◆ **WORK INSTRUCTIONS**
Return all of the data below verbatim and exclude every picture.

-- Opening Marker --

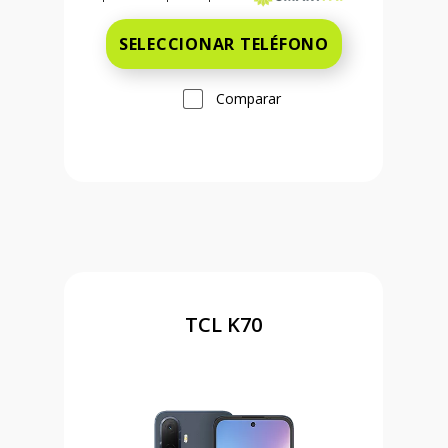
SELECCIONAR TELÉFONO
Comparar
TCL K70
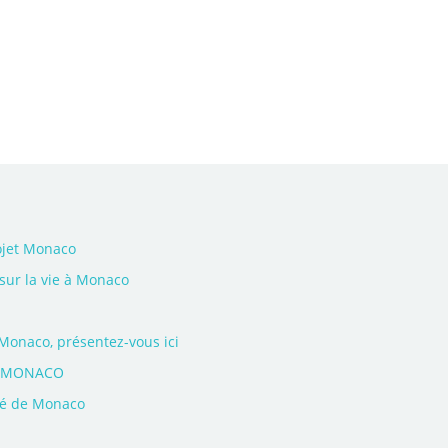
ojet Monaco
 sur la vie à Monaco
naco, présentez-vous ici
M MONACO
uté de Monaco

-- Closing Marker --

◆ **TASK ANSWER**
SELECCIONAR TELÉFONO
Comparar
TCL K70
ojet Monaco
 sur la vie à Monaco
naco, présentez-vous ici
M MONACO
uté de Monaco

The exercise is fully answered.